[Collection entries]
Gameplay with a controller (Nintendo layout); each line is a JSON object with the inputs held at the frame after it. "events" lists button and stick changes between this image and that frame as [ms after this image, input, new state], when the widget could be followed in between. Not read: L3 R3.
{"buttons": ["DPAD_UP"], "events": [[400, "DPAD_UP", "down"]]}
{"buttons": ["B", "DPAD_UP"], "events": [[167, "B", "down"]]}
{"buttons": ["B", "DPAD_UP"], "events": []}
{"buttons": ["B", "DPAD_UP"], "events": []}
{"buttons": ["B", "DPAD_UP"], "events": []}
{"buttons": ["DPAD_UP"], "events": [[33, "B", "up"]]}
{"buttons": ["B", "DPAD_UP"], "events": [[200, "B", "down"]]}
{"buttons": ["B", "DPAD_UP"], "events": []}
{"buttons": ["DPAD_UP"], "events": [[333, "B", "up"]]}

__Your assignment__. The answer must consist of each line from the data that includes the string "down".

__Problem solution__.
{"buttons": ["DPAD_UP"], "events": [[400, "DPAD_UP", "down"]]}
{"buttons": ["B", "DPAD_UP"], "events": [[167, "B", "down"]]}
{"buttons": ["B", "DPAD_UP"], "events": [[200, "B", "down"]]}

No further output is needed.